INSERT INTO #OOS_History ( [Item], [Date], [Status Description], [Stock Status] ) 
VALUES  
    ('ABC123',  '10/2/2020 13:53',  'Listed Out of Stock (ABC123)', 'Out of Stock'),
    ('ABC123',  '10/15/2020 9:20',  'In Stock (ABC123)',    'In Stock'),
    ('ABC123',  '5/4/2021 8:22',    'Listed Out of Stock (ABC123)', 'Out of Stock'),
    ('ABC123',  '7/15/2021 13:47',  'Listed Out of Stock (ABC123)', 'Out of Stock'),
    ('ABC123',  '7/27/2021 8:04', 'Listed Out of Stock (ABC123)',   'Out of Stock'),
    ('ABC123',  '8/9/2021 13:12', 'Listed Out of Stock (ABC123)',   'Out of Stock'),
    ('ABC123',  '10/19/2021 8:04',  'In Stock (ABC123)',    'In Stock'),
    ('ABC123',  '10/28/2021 11:52', 'Listed Out of Stock (ABC123)', 'Out of Stock'),
    ('ABC123',  '10/29/2021 9:24',  'In Stock (ABC123)',    'In Stock'),
    ('ABC123',  '12/6/2021 7:00', 'Listed Out of Stock (ABC123)',   'Out of Stock'),
    ('ABC123',  '12/6/2021 7:02', 'Listed Out of Stock (ABC123)',   'Out of Stock'),
    ('ABC123',  '12/15/2021 10:47', 'Listed Out of Stock (ABC123)', 'Out of Stock'),
    ('ABC123',  '2/21/2022 14:25',  'In Stock (ABC123)',    'In Stock'),
    ('ABC123',  '4/7/2022 8:36',    'Listed Out of Stock (ABC123)', 'Out of Stock'),
    ('ABC123',  '4/13/2022 7:39', 'In Stock (ABC123)',  'In Stock'),
    ('ABC123',  '4/19/2022 13:06',  'Listed Out of Stock (ABC123)', 'Out of Stock'),
    ('ABC123',  '4/22/2022 14:07',  'In Stock (ABC123)',    'In Stock'),
    ('ABC123',  '4/28/2022 11:30',  'Listed Out of Stock (ABC123)', 'Out of Stock'),
    ('ABC123',  '5/21/2022 6:25', 'In Stock (ABC123)',  'In Stock'),
    ('ABC123',  '7/12/2022 14:10',  'Listed Out of Stock (ABC123)', 'Out of Stock');

My goal is to create a new table that has the following 3 columns: Item, Start Date, and End Date. Each row will represent an interval that an item is out of stock.

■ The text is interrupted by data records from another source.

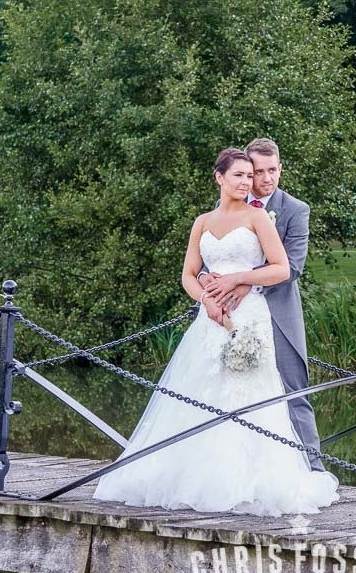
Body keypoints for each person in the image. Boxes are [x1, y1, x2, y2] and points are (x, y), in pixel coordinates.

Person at [93, 148, 338, 516]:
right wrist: (206, 298)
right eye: (243, 174)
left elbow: (286, 268)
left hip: (258, 314)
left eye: (255, 173)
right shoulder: (203, 221)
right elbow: (190, 273)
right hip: (212, 318)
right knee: (201, 392)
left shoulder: (268, 215)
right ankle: (194, 477)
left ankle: (296, 472)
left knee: (274, 393)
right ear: (220, 177)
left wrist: (241, 281)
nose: (252, 179)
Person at [200, 138, 325, 472]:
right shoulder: (225, 205)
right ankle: (237, 470)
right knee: (231, 389)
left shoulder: (295, 210)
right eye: (258, 171)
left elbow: (293, 267)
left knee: (292, 390)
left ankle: (313, 467)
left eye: (273, 170)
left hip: (277, 314)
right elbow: (207, 261)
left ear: (281, 168)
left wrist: (242, 279)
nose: (266, 178)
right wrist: (207, 288)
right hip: (230, 316)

Below is the desired output which should list the intervals (start and end date) that an item was out of stock.

Item	Start Date	End Date
ABC123	2020-10-02	2020-10-15
ABC123	2021-05-04	2021-10-19
ABC123	2021-10-28	2021-10-29
ABC123	2021-12-06	2021-12-15
ABC123	2022-04-07	2022-04-13
ABC123	2022-04-19	2022-04-22
ABC123	2022-04-28	2022-05-21
ABC123	2022-07-12	NULL

I believe I can do this by finding the groups that each row belongs in. In this case there should be 8 groups (rows 1-2), (rows 3-7), (rows 8-9), (rows 10-13), (rows 14-15), (rows 16-17), (rows 18-19), and (row 20). Then I can take the first row from each group as the starting date and the last row from each group as the ending date.

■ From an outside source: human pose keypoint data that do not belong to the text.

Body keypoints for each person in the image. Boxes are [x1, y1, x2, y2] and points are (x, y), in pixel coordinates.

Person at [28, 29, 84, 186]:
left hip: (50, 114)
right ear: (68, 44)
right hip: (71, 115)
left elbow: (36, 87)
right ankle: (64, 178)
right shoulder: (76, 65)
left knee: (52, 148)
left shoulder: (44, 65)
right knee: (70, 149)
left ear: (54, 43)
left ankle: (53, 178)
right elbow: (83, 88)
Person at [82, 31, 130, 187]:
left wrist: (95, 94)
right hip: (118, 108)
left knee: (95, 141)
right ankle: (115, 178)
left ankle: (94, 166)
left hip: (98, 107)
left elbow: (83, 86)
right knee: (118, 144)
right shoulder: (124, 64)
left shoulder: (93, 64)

I've done some preliminary research and this appears to be an islands and gaps problem. I've found an answer on stackoverflow that looks like a good starting point but I'm stuck on how to apply it to my problem.

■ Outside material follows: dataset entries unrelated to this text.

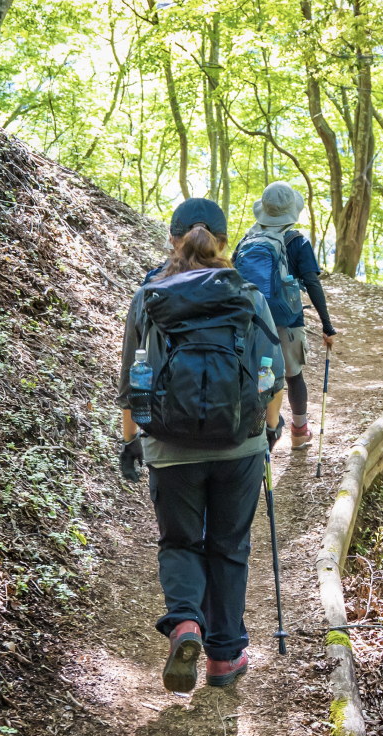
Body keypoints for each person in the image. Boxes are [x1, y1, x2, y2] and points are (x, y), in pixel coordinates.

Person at [117, 198, 286, 692]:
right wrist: (269, 431)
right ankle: (224, 659)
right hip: (240, 446)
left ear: (171, 237)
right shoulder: (247, 293)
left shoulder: (150, 294)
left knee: (180, 542)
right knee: (230, 548)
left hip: (170, 447)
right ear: (225, 241)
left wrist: (133, 441)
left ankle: (186, 623)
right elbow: (271, 374)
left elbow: (132, 379)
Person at [235, 181, 336, 449]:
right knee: (293, 376)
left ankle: (259, 434)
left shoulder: (247, 240)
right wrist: (327, 326)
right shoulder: (297, 241)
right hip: (286, 321)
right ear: (292, 211)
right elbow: (312, 284)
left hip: (253, 321)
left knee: (261, 374)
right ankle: (299, 432)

I'm copying the SQL query structure from the answer on this stackoverflow post (

CodePudding user response：

Here's a more intuitive approach, in my opinion:

WITH
    OOS_History_With_Status_Change_Flag AS 
        (
        SELECT
            *,
            CASE 
                WHEN LAG([Stock Status], 1, 1) OVER (ORDER BY [Date]) <> [Stock Status]
                    THEN 1 -- i.e. the status changed on this date
            END AS [Status Change]
        FROM
            #OOS_History
        ),
        
    OOS_History_Only_Status_Changes AS
        (
        SELECT
            *,
            CAST([Date] AS DATE) AS [Start Date],
            CAST(LEAD([Date], 1) OVER (ORDER BY [Date]) AS DATE) AS [End Date]
        FROM
            OOS_History_With_Status_Change_Flag
        WHERE
            [Status Change] = 1
        )

SELECT
    [Item],
    [Start Date],
    [End Date]
FROM
    OOS_History_Only_Status_Changes
WHERE
    [Stock Status] = 'Out of Stock'
ORDER BY
    [Start Date]
;

In essence, the only rows you care about from your initial dataset are ones that represent a status change (i.e. rows with a lagging row, when ordered by date, of differing status). The first CTE creates this flag column using the LAG() function; the second CTE uses this flag as a filter and defines the Start Date and End Date columns.

And just like that, you're done! Select rows where the status is out-of-stock, and you're golden.